How do I map the port of the mySQL to the docker container such that the Flask application can access the database?

  • Have you checked docker ps ? Is any container running ? And what close the mysql locally if you are running as shown over here https://www.mysqltutorial.org/mysql-adminsitration/stop-mysql/. – mozilla-firefox Feb 11 '20 at 05:42
  • yes? The port clash is caused by the mysql service running on the host. When I stop the service, I am able to create the container with port 3308 mapped through – Cameron Moore Feb 11 '20 at 05:43
  • If any container is running, stop it because it has occupied that port. If you are binding with host machine, then you have to stop that as well inorder to run at that port.
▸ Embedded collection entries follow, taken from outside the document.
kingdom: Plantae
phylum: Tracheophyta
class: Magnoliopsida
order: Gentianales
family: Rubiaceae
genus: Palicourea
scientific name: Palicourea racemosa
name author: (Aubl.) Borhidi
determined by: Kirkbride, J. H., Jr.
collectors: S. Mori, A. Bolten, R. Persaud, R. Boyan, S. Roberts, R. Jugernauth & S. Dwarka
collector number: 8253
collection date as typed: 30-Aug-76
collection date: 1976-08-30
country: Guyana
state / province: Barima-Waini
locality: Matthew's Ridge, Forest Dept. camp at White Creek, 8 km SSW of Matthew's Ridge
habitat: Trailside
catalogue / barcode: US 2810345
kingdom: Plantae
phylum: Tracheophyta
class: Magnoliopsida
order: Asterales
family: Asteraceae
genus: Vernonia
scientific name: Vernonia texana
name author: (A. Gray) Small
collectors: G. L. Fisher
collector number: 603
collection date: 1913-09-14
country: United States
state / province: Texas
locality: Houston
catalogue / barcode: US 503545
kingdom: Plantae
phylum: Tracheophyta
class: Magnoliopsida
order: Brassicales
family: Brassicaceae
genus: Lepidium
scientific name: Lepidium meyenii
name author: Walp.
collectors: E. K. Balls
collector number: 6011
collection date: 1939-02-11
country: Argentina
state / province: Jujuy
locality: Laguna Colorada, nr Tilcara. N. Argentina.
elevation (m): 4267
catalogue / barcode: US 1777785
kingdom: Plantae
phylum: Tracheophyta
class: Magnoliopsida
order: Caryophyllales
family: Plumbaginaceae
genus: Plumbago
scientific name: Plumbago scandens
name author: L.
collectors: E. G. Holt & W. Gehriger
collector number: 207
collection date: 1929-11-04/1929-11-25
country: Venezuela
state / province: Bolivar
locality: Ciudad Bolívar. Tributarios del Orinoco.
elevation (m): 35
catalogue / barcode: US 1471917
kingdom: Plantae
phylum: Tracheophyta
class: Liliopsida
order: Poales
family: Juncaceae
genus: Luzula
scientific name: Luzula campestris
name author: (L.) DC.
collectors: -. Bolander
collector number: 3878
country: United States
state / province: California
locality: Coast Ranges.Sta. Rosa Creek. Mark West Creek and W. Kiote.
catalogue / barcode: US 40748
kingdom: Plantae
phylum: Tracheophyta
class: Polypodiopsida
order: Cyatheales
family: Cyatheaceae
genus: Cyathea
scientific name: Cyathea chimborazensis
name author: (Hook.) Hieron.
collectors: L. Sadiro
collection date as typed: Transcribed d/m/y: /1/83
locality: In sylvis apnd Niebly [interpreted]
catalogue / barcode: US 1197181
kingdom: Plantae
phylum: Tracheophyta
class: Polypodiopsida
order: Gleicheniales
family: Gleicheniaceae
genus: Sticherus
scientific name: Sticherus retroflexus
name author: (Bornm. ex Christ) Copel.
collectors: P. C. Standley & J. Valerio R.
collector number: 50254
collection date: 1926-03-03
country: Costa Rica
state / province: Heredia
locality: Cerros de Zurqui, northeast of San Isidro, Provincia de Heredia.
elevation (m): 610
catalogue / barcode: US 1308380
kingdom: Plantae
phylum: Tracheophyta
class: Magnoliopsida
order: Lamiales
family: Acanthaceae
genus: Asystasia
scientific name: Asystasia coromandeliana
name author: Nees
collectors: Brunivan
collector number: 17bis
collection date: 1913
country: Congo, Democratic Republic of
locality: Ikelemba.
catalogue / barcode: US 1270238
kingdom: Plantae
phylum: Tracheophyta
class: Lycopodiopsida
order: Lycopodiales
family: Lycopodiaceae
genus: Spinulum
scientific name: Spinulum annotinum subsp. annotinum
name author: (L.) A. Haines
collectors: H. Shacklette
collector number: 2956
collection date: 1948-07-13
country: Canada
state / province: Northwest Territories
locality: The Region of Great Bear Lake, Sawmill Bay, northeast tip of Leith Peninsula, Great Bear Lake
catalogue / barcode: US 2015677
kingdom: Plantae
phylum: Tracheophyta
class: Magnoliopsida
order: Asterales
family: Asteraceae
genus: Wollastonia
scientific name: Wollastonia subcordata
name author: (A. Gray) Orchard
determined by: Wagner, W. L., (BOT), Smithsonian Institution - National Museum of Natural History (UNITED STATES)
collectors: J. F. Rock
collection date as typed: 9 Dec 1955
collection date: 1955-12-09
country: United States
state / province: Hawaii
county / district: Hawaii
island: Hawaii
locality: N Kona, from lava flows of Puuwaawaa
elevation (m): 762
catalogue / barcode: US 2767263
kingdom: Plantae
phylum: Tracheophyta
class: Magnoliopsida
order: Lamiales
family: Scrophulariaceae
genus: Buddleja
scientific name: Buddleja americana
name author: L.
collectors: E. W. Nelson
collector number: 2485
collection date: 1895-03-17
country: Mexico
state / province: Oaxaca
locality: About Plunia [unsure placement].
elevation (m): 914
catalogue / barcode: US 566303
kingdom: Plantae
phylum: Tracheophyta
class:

Else you can obviously change the port for this container – mozilla-firefox Feb 11 '20 at 05:50
  • There are no containers running. If I stop the mySQL service on the host machine then the container cannot connect to the mySQL server. I am wanting to find out how to connect to a mySQL server that is hosted on the host machine from a container – Cameron Moore Feb 11 '20 at 06:06
  • mysql://host.docker.internal:3306/my_awesome_database try this in container or better read this answer, it will help you surely: https://stackoverflow.com/questions/28056522/access-host-database-from-a-docker-container – mozilla-firefox Feb 11 '20 at 06:18
  • Is the Flask image running its own MySQL server, or is it calling out to one somewhere else? You don't need a `-p` option to make outbound calls, only to accept inbound connections. – David Maze Feb 11 '20 at 11:29

2 Answers2

0

There are 2 ways to achieve this. The first approach is the recommended one.

The first is to add an entry to /etc/hosts inside the container:

docker run -p 5000:5000 -p 3308:3308 --add-host database:<HOST_IP> -t webui

You need to replace HOST_IP with the network IP of your host. Then you can reference the database inside your container using the name "database" (you can also customize this one).

The second is to bind your container to your host's interface:

docker run -p 5000:5000 -p 3308:3308 --bind 127.0.0.1 -t webui

Then you can refer to your database with 127.0.0.1 inside your container.

Mihai
  • 9,526
  • 2
  • 18
  • 40
0

The issue was caused by the host name. The mySQL database port did not need to be bound to the container as it did not need to receive any inbound calls, only outbound to the database. Resolved by adding a new entry into the container's /etc/hosts file as described here.